▸ **Exercise prompt**
In the data that follows, count every line holding the string "weight" and give the count alone.

[Entries taken from a collection]
----------

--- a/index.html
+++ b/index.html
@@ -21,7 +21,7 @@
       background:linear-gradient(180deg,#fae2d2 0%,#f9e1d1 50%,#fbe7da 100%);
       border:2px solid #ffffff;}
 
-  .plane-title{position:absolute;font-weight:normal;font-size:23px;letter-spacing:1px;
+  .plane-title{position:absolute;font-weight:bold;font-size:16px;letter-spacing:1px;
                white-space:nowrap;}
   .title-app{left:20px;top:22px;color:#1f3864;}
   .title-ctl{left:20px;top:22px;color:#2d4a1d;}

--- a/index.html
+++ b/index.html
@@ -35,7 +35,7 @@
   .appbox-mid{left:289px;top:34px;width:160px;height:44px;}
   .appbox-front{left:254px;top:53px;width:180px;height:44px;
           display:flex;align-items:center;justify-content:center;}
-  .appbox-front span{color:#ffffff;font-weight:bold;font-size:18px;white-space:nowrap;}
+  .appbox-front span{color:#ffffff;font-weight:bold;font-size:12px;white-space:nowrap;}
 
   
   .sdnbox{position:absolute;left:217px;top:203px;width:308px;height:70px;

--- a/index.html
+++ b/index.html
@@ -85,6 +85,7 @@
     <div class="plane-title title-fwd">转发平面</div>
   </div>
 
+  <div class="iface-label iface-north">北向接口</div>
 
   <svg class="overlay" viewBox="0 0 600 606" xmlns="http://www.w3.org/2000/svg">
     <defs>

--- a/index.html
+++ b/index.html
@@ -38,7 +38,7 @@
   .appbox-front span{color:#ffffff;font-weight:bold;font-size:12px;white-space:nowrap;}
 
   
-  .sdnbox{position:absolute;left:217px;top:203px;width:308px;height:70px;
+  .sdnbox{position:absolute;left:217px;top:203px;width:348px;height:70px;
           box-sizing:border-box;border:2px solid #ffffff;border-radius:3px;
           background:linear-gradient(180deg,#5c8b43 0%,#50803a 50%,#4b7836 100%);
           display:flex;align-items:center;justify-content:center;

----------

▸ **Written answer**
5